The national leader of Nigeria's ruling party has opposed the federal government's plan to increase the Value Added Tax (VAT).

He said an increase in VAT will reduce the purchasing power of Nigerian consumers and is capable of increasing hardship in the country.

"This is why I appeal on Mr Osinbajo (Yemi) and his team to put a huge question mark on any increase on VAT please... ", Mr Tinubu said.

The APC national leader spoke Thursday during the 11th colloquium event marking his 67th Birthday celebration at the International Conference Centre in Abuja.

The comment by the former Lagos State governor is coming barely hours after Minister of Finance, Zainab Ahmed, said the administration has concluded plans to increase revenue by introducing new taxes.

Mrs Ahmed who spoke at the public hearing on the 2019 budget organised by the Senate and House of Representatives committees on appropriation Wednesday said the federal government has devised a new revenue initiative to increase revenue to fund this year's budget.

She said the initiative is segregated into three thematic areas and appealed for the support of the National Assembly.

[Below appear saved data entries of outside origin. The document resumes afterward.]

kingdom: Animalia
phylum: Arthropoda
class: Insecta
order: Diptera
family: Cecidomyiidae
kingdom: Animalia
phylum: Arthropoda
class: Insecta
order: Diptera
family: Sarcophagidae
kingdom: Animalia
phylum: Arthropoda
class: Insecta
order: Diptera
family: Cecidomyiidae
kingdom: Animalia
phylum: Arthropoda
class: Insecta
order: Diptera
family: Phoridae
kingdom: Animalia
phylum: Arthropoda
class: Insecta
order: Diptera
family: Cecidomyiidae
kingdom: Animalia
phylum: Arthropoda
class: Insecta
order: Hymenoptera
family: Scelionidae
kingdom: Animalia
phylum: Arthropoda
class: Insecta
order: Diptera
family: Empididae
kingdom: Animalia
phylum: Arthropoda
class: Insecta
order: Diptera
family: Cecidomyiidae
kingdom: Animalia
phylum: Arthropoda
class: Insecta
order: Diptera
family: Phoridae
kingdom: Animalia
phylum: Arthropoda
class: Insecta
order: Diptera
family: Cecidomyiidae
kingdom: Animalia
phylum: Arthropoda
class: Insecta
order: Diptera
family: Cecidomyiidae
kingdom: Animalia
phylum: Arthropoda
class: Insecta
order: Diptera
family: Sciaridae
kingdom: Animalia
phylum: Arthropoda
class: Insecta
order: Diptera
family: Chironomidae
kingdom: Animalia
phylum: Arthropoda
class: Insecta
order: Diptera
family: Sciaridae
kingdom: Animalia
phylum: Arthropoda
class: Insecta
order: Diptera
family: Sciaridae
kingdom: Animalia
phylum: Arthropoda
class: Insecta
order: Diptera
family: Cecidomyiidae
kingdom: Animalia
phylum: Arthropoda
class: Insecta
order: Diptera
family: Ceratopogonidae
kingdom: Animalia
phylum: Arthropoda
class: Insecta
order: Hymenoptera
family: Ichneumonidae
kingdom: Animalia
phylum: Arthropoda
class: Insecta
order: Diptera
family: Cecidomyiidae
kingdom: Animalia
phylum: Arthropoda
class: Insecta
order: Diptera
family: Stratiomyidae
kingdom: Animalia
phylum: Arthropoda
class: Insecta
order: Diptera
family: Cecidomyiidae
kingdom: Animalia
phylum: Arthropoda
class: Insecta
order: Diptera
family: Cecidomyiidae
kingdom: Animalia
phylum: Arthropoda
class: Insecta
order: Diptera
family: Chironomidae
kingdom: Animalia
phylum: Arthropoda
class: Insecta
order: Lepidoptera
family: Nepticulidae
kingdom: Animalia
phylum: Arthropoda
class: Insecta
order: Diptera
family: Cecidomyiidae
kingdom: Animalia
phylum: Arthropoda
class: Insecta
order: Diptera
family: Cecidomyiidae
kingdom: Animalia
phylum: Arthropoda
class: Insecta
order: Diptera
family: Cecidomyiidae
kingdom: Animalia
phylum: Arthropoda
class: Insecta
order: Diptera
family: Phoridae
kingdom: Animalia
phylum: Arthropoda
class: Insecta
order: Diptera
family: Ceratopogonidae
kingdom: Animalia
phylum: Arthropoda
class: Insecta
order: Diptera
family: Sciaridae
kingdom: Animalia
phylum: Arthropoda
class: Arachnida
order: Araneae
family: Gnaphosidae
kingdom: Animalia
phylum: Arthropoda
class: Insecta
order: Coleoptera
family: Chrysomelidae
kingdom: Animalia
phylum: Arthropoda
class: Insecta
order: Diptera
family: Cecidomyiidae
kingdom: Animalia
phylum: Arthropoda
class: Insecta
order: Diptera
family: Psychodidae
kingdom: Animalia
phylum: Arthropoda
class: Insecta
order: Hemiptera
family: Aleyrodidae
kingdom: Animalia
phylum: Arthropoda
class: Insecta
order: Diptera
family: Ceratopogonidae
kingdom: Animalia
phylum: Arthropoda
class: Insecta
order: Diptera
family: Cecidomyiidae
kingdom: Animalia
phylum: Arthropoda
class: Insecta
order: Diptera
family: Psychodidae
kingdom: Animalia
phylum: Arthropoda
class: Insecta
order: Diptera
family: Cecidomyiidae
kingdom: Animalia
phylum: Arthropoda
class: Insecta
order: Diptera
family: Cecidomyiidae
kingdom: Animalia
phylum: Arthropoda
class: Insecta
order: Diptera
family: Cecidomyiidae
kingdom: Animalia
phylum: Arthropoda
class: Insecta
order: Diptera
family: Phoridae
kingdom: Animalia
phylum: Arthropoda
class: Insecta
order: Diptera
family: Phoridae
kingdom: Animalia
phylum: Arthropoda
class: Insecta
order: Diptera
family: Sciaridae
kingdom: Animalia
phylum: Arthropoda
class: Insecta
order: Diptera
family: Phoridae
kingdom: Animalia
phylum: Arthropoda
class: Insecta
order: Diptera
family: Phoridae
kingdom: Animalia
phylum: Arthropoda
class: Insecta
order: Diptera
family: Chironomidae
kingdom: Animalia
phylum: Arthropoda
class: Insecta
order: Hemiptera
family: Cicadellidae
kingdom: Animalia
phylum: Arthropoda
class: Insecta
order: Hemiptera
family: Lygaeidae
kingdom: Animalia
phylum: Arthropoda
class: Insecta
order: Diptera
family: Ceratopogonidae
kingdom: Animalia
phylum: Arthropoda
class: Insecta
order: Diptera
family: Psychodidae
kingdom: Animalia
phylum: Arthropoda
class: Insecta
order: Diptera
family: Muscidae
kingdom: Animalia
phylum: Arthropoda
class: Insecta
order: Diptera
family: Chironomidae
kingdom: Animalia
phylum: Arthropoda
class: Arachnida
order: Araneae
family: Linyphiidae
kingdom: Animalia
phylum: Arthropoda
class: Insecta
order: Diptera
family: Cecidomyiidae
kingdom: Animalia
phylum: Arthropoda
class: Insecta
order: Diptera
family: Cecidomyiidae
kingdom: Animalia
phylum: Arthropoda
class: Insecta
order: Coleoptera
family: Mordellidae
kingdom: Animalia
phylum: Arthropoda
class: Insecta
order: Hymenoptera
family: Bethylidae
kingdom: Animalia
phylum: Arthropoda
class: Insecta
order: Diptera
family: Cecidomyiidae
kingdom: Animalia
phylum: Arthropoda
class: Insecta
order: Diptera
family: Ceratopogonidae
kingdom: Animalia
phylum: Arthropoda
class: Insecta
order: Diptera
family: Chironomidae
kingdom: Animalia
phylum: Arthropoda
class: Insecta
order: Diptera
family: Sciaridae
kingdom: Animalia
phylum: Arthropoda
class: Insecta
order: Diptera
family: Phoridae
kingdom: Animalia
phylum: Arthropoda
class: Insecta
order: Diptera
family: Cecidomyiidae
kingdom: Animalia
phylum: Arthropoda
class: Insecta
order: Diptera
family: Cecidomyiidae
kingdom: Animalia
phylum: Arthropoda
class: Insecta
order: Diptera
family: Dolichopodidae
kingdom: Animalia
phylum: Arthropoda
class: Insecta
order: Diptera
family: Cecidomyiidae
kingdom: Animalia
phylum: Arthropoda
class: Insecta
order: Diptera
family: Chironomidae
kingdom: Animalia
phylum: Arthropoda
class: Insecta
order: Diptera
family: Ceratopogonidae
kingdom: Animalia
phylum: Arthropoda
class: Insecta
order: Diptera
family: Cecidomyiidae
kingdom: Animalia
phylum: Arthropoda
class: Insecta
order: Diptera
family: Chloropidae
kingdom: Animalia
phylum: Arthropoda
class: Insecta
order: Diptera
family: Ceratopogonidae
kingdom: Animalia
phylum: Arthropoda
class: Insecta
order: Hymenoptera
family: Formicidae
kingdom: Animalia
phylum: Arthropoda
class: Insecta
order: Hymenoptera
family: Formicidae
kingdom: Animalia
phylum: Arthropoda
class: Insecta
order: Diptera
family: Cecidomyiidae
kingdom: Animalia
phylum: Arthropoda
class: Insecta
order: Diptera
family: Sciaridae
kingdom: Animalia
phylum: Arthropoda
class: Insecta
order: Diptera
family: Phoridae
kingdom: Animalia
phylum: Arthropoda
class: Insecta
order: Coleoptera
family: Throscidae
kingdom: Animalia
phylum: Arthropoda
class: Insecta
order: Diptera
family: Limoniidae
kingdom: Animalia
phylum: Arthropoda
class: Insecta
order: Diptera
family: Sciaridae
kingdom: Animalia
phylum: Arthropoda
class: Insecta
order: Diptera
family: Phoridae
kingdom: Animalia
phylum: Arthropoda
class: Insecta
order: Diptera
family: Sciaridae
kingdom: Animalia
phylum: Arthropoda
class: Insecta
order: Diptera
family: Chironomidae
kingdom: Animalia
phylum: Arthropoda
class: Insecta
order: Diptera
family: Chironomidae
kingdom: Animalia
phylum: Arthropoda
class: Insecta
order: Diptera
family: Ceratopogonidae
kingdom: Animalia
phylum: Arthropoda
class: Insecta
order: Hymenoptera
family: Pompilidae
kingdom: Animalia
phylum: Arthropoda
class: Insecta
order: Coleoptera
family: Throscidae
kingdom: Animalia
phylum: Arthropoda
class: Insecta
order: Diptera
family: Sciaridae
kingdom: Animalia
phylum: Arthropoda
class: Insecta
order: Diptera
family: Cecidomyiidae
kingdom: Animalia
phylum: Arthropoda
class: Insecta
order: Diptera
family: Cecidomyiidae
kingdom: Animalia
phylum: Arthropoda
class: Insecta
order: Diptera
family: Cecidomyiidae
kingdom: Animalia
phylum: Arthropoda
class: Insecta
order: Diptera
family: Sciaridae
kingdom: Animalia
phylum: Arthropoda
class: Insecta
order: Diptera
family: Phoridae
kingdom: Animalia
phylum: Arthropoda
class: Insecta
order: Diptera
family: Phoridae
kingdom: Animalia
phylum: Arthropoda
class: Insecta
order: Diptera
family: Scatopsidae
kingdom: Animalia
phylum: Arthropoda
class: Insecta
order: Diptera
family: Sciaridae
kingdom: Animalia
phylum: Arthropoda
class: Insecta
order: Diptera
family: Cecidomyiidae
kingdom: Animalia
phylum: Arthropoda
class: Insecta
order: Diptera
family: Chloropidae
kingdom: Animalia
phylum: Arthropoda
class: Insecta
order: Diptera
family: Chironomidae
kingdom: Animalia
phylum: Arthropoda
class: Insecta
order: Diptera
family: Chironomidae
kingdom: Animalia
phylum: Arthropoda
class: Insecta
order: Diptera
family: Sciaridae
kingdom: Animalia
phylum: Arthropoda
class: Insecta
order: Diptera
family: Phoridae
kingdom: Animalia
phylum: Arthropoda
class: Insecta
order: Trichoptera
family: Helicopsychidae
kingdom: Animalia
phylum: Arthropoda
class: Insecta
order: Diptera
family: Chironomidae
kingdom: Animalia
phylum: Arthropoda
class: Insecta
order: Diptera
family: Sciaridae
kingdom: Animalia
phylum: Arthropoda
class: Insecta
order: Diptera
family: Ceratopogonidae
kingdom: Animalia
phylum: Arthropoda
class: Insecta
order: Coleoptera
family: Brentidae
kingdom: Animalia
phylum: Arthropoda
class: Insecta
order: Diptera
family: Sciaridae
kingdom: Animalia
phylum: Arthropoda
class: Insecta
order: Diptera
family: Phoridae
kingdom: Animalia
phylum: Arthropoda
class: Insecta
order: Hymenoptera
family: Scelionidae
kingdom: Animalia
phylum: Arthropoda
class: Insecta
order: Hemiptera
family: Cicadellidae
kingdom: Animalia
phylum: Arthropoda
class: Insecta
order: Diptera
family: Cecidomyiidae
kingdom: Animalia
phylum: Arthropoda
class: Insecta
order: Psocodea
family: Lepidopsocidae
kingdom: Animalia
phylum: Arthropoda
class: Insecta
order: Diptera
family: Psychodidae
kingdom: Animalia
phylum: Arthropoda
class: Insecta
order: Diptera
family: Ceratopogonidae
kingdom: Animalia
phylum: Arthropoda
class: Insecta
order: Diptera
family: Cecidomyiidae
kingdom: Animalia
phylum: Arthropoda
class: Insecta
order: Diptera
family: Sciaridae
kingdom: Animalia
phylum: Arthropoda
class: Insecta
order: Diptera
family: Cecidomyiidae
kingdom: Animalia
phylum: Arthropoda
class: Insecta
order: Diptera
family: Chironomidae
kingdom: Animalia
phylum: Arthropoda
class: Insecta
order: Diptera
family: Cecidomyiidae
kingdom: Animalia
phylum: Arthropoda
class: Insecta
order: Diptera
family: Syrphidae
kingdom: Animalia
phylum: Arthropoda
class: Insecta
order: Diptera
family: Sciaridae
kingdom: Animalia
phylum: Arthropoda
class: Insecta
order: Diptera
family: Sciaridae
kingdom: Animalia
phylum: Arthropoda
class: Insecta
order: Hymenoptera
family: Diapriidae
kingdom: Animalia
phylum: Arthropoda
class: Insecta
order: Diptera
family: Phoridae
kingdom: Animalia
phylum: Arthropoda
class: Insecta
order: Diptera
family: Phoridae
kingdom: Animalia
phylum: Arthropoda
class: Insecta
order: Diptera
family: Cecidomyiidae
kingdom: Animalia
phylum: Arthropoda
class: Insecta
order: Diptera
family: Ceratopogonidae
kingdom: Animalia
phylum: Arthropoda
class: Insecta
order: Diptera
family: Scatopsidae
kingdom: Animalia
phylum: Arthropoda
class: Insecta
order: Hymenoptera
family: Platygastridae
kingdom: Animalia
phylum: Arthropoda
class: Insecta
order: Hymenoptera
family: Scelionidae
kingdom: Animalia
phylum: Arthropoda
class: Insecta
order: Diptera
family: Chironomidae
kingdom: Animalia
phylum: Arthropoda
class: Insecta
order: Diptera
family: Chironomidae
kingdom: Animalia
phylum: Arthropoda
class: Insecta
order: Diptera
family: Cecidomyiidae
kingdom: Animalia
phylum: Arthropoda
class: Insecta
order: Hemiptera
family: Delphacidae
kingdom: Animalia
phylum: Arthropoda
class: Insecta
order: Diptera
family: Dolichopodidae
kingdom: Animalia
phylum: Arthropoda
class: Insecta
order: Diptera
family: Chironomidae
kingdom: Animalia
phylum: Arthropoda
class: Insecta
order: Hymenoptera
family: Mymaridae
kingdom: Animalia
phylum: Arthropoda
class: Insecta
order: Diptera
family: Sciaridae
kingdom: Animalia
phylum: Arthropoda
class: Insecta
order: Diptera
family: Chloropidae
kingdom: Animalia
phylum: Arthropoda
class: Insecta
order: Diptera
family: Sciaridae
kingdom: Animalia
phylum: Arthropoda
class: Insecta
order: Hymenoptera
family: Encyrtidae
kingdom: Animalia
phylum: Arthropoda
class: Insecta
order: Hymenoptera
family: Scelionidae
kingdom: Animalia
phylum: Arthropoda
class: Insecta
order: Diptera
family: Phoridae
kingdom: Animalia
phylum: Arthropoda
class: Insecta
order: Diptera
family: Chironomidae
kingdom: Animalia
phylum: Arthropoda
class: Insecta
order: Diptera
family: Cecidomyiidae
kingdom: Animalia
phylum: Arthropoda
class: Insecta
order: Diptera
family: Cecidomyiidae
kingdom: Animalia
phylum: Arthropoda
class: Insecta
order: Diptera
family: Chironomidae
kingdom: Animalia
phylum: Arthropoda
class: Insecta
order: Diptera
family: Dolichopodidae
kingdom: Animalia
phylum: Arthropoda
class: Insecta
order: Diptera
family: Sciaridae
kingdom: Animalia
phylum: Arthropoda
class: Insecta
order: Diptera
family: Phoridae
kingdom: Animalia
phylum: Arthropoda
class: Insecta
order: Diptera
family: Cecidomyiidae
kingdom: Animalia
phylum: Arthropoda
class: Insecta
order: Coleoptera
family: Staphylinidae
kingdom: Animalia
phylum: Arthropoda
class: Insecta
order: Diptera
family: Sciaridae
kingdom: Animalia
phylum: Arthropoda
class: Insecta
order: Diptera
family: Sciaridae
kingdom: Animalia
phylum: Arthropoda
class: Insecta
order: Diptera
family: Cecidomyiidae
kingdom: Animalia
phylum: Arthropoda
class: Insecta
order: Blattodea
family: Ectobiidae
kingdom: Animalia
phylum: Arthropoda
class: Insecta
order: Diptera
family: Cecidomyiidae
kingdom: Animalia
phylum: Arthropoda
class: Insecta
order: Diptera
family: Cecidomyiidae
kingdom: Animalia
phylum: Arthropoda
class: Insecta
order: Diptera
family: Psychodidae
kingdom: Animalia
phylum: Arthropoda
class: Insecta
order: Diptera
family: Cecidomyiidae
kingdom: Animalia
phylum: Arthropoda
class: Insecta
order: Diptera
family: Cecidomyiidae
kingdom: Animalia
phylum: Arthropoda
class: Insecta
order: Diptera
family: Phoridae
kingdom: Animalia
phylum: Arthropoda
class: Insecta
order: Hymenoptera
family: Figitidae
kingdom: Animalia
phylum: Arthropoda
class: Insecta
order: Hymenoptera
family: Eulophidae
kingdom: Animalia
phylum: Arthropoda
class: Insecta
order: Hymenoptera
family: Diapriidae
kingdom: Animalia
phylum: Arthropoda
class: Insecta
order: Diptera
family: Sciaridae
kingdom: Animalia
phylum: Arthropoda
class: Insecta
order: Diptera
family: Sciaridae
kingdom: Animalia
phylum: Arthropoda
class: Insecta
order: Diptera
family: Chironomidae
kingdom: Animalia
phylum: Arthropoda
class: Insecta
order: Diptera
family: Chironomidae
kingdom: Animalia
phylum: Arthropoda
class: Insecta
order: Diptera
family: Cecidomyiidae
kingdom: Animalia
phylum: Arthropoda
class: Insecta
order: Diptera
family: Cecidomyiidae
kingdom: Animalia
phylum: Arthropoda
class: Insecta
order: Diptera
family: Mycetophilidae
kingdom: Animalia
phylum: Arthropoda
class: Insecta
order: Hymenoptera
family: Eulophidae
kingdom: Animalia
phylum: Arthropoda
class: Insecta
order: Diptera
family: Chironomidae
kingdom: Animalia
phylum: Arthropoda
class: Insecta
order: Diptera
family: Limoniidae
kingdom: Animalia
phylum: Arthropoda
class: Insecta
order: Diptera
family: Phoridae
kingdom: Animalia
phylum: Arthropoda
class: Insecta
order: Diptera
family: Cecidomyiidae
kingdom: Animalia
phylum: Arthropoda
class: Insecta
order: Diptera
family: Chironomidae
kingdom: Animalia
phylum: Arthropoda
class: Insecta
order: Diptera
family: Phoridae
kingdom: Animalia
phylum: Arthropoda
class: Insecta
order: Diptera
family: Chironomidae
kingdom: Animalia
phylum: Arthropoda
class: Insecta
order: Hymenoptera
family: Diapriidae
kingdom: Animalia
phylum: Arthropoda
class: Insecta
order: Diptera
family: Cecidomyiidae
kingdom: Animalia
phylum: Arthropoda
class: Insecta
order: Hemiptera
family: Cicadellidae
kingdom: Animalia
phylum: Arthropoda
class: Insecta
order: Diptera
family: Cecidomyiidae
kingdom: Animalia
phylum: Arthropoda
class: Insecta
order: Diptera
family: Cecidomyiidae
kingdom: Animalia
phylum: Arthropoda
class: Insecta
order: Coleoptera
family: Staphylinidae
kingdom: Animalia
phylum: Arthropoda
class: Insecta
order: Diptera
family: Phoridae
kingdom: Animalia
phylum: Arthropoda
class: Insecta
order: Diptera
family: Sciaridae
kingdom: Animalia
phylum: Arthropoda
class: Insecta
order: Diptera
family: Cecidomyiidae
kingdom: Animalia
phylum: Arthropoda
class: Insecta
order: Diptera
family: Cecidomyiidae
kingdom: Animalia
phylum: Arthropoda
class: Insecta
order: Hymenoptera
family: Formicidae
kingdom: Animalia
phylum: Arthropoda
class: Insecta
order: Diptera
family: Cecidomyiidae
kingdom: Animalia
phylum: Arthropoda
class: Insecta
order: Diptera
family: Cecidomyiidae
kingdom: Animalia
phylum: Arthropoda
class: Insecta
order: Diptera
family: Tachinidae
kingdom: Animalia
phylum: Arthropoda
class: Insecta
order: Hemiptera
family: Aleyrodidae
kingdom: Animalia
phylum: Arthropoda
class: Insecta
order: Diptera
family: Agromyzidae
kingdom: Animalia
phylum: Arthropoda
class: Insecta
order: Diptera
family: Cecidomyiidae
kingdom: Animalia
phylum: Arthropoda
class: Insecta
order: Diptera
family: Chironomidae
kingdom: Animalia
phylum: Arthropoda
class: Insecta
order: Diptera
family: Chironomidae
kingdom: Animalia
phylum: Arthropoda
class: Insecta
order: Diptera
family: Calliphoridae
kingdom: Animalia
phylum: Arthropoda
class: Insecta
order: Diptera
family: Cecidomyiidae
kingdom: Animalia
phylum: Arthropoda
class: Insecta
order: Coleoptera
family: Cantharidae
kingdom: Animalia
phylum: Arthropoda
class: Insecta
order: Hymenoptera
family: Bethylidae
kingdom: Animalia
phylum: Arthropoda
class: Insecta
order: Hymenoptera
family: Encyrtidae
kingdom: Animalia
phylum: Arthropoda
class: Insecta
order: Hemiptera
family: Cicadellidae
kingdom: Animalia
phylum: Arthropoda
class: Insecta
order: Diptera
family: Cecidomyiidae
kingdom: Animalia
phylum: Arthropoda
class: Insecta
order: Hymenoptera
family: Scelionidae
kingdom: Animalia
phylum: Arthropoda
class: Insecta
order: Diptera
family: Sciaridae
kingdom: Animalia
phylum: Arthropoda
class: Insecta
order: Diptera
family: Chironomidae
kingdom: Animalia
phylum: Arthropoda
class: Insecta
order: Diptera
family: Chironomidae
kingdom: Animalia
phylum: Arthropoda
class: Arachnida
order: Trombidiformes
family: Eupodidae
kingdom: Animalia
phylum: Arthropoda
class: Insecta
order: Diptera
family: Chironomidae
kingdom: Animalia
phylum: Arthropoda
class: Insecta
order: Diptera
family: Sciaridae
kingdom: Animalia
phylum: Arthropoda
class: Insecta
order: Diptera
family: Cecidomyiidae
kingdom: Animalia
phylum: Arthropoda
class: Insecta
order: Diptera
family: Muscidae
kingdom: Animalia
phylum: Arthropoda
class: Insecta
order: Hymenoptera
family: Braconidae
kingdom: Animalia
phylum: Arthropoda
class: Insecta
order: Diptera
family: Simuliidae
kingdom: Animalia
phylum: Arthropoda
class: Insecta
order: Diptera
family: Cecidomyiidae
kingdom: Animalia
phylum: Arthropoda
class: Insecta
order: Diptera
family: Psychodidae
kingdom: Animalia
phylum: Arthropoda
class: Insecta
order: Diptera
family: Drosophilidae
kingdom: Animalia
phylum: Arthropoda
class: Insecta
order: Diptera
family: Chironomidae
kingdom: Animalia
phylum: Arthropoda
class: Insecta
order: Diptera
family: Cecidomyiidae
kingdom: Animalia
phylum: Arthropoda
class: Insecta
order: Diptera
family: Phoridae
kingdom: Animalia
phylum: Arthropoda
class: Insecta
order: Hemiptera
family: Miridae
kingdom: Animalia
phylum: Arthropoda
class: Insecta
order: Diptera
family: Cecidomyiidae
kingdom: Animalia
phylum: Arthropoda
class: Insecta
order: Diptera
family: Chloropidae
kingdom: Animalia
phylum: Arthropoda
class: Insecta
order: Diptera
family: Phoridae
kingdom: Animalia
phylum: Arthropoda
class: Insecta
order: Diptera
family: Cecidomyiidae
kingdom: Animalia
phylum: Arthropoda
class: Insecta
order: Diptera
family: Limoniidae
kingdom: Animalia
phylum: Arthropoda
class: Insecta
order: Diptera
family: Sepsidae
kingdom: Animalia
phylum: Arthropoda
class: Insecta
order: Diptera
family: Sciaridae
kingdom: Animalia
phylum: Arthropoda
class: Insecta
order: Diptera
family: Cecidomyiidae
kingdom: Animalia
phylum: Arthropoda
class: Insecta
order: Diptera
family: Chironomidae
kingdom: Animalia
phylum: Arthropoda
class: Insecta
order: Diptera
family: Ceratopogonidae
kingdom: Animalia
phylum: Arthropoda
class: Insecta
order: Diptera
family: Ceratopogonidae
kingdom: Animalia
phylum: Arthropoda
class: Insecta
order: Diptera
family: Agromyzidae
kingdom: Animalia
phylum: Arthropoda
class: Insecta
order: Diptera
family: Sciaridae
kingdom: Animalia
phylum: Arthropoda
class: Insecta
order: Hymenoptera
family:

Opposing any plan to increase taxes, Mr Tinubu said the government should rather widen the tax net and include those who are not yet being taxed. "Let's make the nets get bigger so we take in more taxes.

"That is what we must do in the country instead of putting an additional layer of taxes for now."

Voices Against Tax Increase

Apart from Mr Tinubu, many Nigerians, labour unions and civic groups have kicked against the plan to increase taxes, warning against its ripple effect on the masses.

They particularly questioned the wisdom behind the government's plan on increasing VAT to fund the minimum wage.

Days before the announcement by the finance minister, Budget and National Planning Minister, Udo Udoma, had explained that the government was planning on increasing VAT by 50 per cent to pay the new national minimum wage.

The Senate had passed for third reading a bill seeking to increase Nigeria's minimum wage from N18,000 to N30,000.

Opposing the VAT plan, the President of the United Labour Congress (ULC) said the workers' union would not accept any increase on taxes.

He said if the government was contemplating an increase in VAT to fund the new minimum wage, it should be discussed with stakeholders.

Also, Nigeria's influential employer's union warned that increasing VAT after approving a new wage would have far-reaching implications for the economy.

The VAT is currently being charged at five per cent.